Que la espiritualidad y la paz interna importan, claro que sí, pero también es cierto que se puede ser muy espiritual y a la vez millonario.
Y no solo eso, sino que un estudio reciente de dos economistas de la Universidad de Pennsylvania, Estados Unidos (EU), arrojó que el dinero sí ayuda a alcanzar la felicidad.
Justin Wolfers y Betsey Stevenson, autores de la investigación, concluyen que el dinero tiende a generar felicidad, aunque no la garantice.
"Los ingresos sí importan", menciona Wolfers, quien añade que los habitantes de países desarrollados se declaran más satisfechos.
El economista afirmó en una entrevista vía correo electrónico con La Prensa que "en promedio, los pobres tienen menos probabilidades de ser felices que los ricos. En el estudio no podemos establecer el porqué se da esto, aunque obviamente es fácil encontrar explicaciones al respecto".
Entre las razones de felicidad asociadas al dinero se pueden mencionar el atenderse en un hospital privado, viajar, no preocuparse por el costo de una educación de calidad, entre otras cosas.
Ricos vs. pobres
La investigación presentada en abril, y que a lo largo de este mes ha sido estudiada y citada por varios medios y universidades en todo el mundo, indica que la felicidad en EU no ha crecido desde 1972. Y eso, comentan los autores en su análisis, es porque el salario por hora trabajada ha aumentado muy poco.
Un artículo del The New York Times señala que en una encuesta realizada por Gallup en ese país, el 90% de las personas en hogares con ingresos sobre los 250 mil dólares se declaran "muy felices". Y en los hogares con ingresos de menos de 30 mil dólares, la satisfacción solo alcanza al 42%.

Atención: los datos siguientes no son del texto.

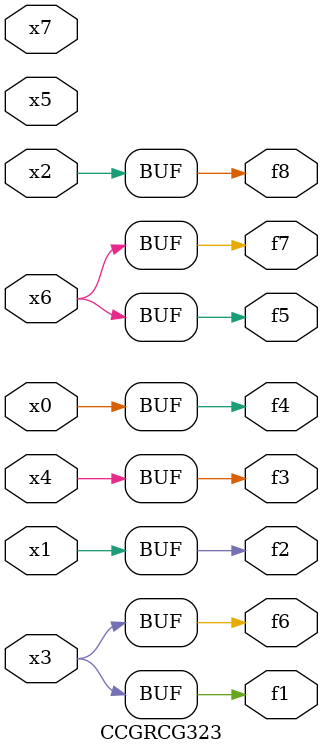
<source format=v>
module CCGRCG323(
	input x0, x1, x2, x3, x4, x5, x6, x7,
	output f1, f2, f3, f4, f5, f6, f7, f8
);
	assign f1 = x3;
	assign f2 = x1;
	assign f3 = x4;
	assign f4 = x0;
	assign f5 = x6;
	assign f6 = x3;
	assign f7 = x6;
	assign f8 = x2;
endmodule

</source>
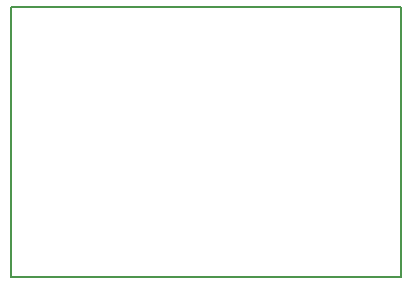
<source format=gbr>
%TF.GenerationSoftware,KiCad,Pcbnew,4.0.2-stable*%
%TF.CreationDate,2021-11-11T14:40:34-08:00*%
%TF.ProjectId,RS485,52533438352E6B696361645F70636200,rev?*%
%TF.FileFunction,Legend,Bot*%
%FSLAX46Y46*%
G04 Gerber Fmt 4.6, Leading zero omitted, Abs format (unit mm)*
G04 Created by KiCad (PCBNEW 4.0.2-stable) date 11/11/2021 2:40:34 PM*
%MOMM*%
G01*
G04 APERTURE LIST*
%ADD10C,0.100000*%
%ADD11C,0.150000*%
G04 APERTURE END LIST*
D10*
D11*
X170180000Y-107950000D02*
X170180000Y-85090000D01*
X203200000Y-107950000D02*
X170180000Y-107950000D01*
X203200000Y-85090000D02*
X203200000Y-107950000D01*
X170180000Y-85090000D02*
X203200000Y-85090000D01*
M02*

</source>
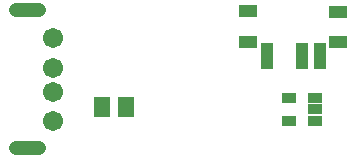
<source format=gbs>
G04 ---------------------------- Layer name :BOTTOM SOLDER LAYER*
G04 EasyEDA v5.7.26, Mon, 24 Sep 2018 03:33:45 GMT*
G04 f2589365b48f4548adba9131c7c0e0b5*
G04 Gerber Generator version 0.2*
G04 Scale: 100 percent, Rotated: No, Reflected: No *
G04 Dimensions in millimeters *
G04 leading zeros omitted , absolute positions ,3 integer and 3 decimal *
%FSLAX33Y33*%
%MOMM*%
G90*
G71D02*

%ADD21R,1.263193X0.853211*%
%ADD22R,1.003198X2.203196*%
%ADD23R,1.603197X1.003198*%
%ADD24R,1.603248X1.003198*%
%ADD25R,1.363218X1.673098*%
%ADD35C,1.203198*%
%ADD36C,1.703197*%

%LPD*%
G54D35*
G01X4209Y1209D02*
G01X2209Y1209D01*
G01X4209Y12867D02*
G01X2209Y12867D01*
G54D21*
G01X27551Y5427D03*
G01X27551Y4478D03*
G01X27551Y3528D03*
G01X25351Y3528D03*
G01X25351Y5427D03*
G54D22*
G01X23498Y9000D03*
G01X26498Y9000D03*
G01X27999Y9000D03*
G54D23*
G01X21906Y10209D03*
G01X29510Y10201D03*
G54D24*
G01X29510Y12711D03*
G01X21906Y12797D03*
G54D25*
G01X9509Y4730D03*
G01X11541Y4730D03*
G54D36*
G01X5360Y8001D03*
G01X5360Y5999D03*
G01X5360Y10500D03*
G01X5360Y3500D03*
M00*
M02*

</source>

"Los datos individuales varían mucho en Europa, pero en general, podemos ver que hay una correlación entre ingresos y felicidad", establece Wolfers.
Todo este análisis contrasta con el estudio Happy Planet Index que cada año publica New Economics Foundation, y en el que naciones en vías de desarrollo han sobresalido.

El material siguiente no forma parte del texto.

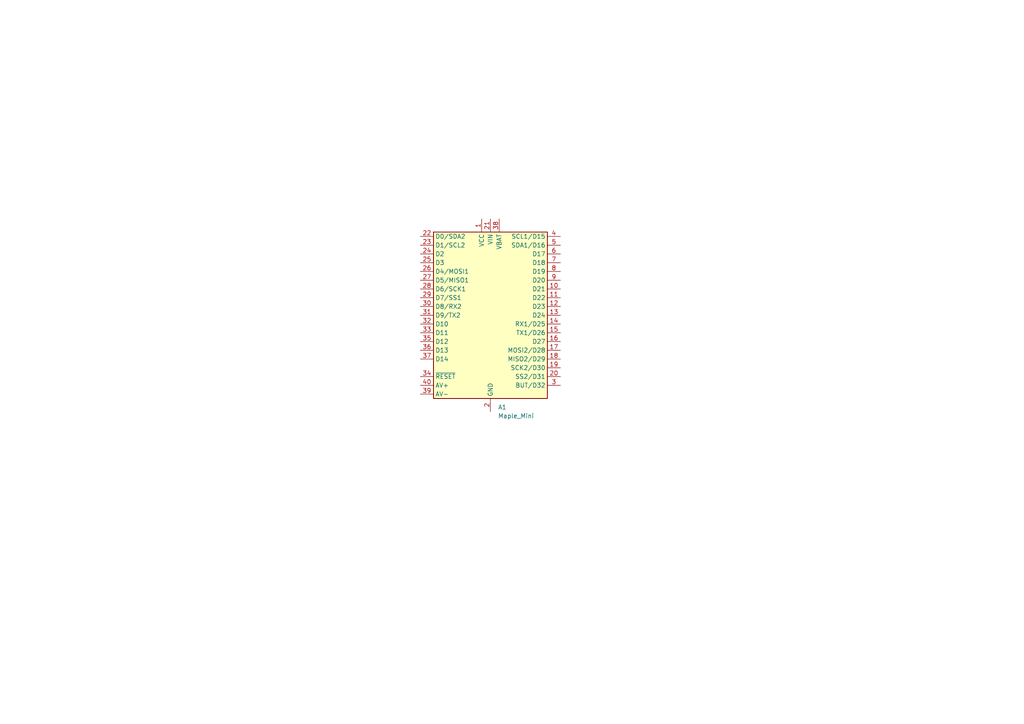
<source format=kicad_sch>
(kicad_sch
	(version 20231120)
	(generator "eeschema")
	(generator_version "8.0")
	(uuid "f7765ebb-68f6-4167-b9d6-41a7b76c7273")
	(paper "A4")
	(title_block
		(title "Flight Controller")
		(date "2024-08-31")
		(rev "Concept")
	)
	
	(symbol
		(lib_id "MCU_Module:Maple_Mini")
		(at 142.24 91.44 0)
		(unit 1)
		(exclude_from_sim no)
		(in_bom yes)
		(on_board yes)
		(dnp no)
		(fields_autoplaced yes)
		(uuid "a9e937b5-f906-42d1-9a7b-49f072ea8f2f")
		(property "Reference" "A1"
			(at 144.4341 118.11 0)
			(effects
				(font
					(size 1.27 1.27)
				)
				(justify left)
			)
		)
		(property "Value" "Maple_Mini"
			(at 144.4341 120.65 0)
			(effects
				(font
					(size 1.27 1.27)
				)
				(justify left)
			)
		)
		(property "Footprint" "Module:Maple_Mini"
			(at 143.51 118.11 0)
			(effects
				(font
					(size 1.27 1.27)
				)
				(justify left)
				(hide yes)
			)
		)
		(property "Datasheet" "http://docs.leaflabs.com/static.leaflabs.com/pub/leaflabs/maple-docs/0.0.12/hardware/maple-mini.html"
			(at 143.51 142.24 0)
			(effects
				(font
					(size 1.27 1.27)
				)
				(justify left)
				(hide yes)
			)
		)
		(property "Description" "Maple Mini Microcontroller Module by LeafLabs"
			(at 142.24 91.44 0)
			(effects
				(font
					(size 1.27 1.27)
				)
				(hide yes)
			)
		)
		(pin "27"
			(uuid "da37579f-c05e-4aed-bd42-48a7114a9f96")
		)
		(pin "36"
			(uuid "8d7b6d9e-0b16-416a-bea8-1456254adcb0")
		)
		(pin "23"
			(uuid "c62ff439-3f15-403c-9129-68e75214c565")
		)
		(pin "33"
			(uuid "cb59b174-272d-43bb-9a7a-e5864f443954")
		)
		(pin "5"
			(uuid "970f75b1-e83f-4a3d-b126-bf4a0246cd49")
		)
		(pin "2"
			(uuid "cd4949ea-6fb3-43a4-8e63-8636042315e5")
		)
		(pin "17"
			(uuid "e8b42cfe-3e47-4054-93b5-c392d17244ab")
		)
		(pin "24"
			(uuid "06f3327e-b16d-4954-854e-f42b6fb250f0")
		)
		(pin "38"
			(uuid "cdecfcab-8278-43f6-ab10-995d160eb279")
		)
		(pin "26"
			(uuid "6113dd10-1acf-4b1e-9ed8-a0d58f69ed89")
		)
		(pin "25"
			(uuid "bee878d6-69f5-4086-b140-f46c3aeeaa52")
		)
		(pin "28"
			(uuid "e19fad89-2538-43de-8f51-640f9fc9e640")
		)
		(pin "19"
			(uuid "f78df5f8-4227-423a-90de-b3bfece9cb8d")
		)
		(pin "15"
			(uuid "57bb9565-23e2-41d1-bc54-08c13d5e4866")
		)
		(pin "35"
			(uuid "eb43710f-3ee4-4aab-9b10-fe89823610ff")
		)
		(pin "3"
			(uuid "64f07ed1-c55e-457a-b9c1-5446482bfb3f")
		)
		(pin "18"
			(uuid "06460aab-015c-4fb1-9494-c9d3fdb0ed5f")
		)
		(pin "29"
			(uuid "5814edb1-9d0b-48a1-91b9-91b95120036a")
		)
		(pin "34"
			(uuid "ebab437c-009f-47e0-8534-0e4af14e6724")
		)
		(pin "20"
			(uuid "7fcaee41-89fc-48cc-b094-6c8c0696d154")
		)
		(pin "30"
			(uuid "47f89967-9825-448d-8fe8-96214ad89159")
		)
		(pin "13"
			(uuid "d860c091-f235-4a6e-b25e-f2a76393dcfc")
		)
		(pin "12"
			(uuid "e4cdaae9-037e-4116-8acc-ed598d775b37")
		)
		(pin "11"
			(uuid "fc581250-1eed-4341-bd69-aa8b48a74543")
		)
		(pin "1"
			(uuid "9c78fd32-ca47-490f-8a75-c13d7dd6887d")
		)
		(pin "10"
			(uuid "6172d621-3f28-4fbe-ad92-56aecdee9209")
		)
		(pin "40"
			(uuid "b7f7529e-eb5c-412d-abf8-9941ed450891")
		)
		(pin "8"
			(uuid "78c1bb89-6965-4017-bc52-e17543fde173")
		)
		(pin "22"
			(uuid "49b6f6f7-a270-49e6-b0dd-bc5ae056a158")
		)
		(pin "4"
			(uuid "49cca535-d2aa-4c72-97e1-6cb92401b20f")
		)
		(pin "9"
			(uuid "f5e0f81e-aff1-48ca-bf82-9cb2cefd50d9")
		)
		(pin "32"
			(uuid "51ac056d-4bc7-4df8-a4b0-b14f225f6cfd")
		)
		(pin "7"
			(uuid "de987045-c3e4-4979-9de6-aa6767ac8f0d")
		)
		(pin "21"
			(uuid "a4f73726-3c05-47de-9481-cb766553b17e")
		)
		(pin "16"
			(uuid "2c3fe320-0619-4a12-b5d0-048a107c836f")
		)
		(pin "6"
			(uuid "029b9624-e6a6-4098-b16a-2a0ab868b780")
		)
		(pin "39"
			(uuid "e2cb5fbc-b60c-4c24-87ad-7740a5ba9273")
		)
		(pin "31"
			(uuid "b3ed4793-7d97-47a7-8b47-fe91b31937ec")
		)
		(pin "37"
			(uuid "a6d6449a-c9cc-4622-bbcd-b71a2c1908eb")
		)
		(pin "14"
			(uuid "c0869ef9-b1a7-4133-9f89-80708f65c500")
		)
		(instances
			(project "controller_board"
				(path "/f7765ebb-68f6-4167-b9d6-41a7b76c7273"
					(reference "A1")
					(unit 1)
				)
			)
		)
	)
	(sheet_instances
		(path "/"
			(page "1")
		)
	)
)

</source>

En 2006, Vanuatu, pequeño archipiélago cerca de Australia, fue la nación más feliz del mundo, y Panamá la quinta.
Los criterios considerados por ese organismo, con base en encuestas, son la esperanza de vida y la satisfacción de la población local con su situación.
Valor del reconocimiento
Grisel Berríos, psicóloga y consultora de la firma Transiciones, especializada en asesoría para mejorar ambientes laborales, explica que en el caso de Panamá, la cultura hacia el valor del dinero ha cambiado.
"En la actualidad el trabajador panameño quiere dinero; y además, el reconocimiento de que su trabajo es valioso. Ese factor incide en su felicidad", señala Berríos.
La especialista resalta que los trabajadores locales, a veces, ponen por encima del salario el ambiente y las condición laborales. Así, el camino a la felicidad se puede construir con varios elementos, dependiendo de la cultura en la que se ha educado o vivido.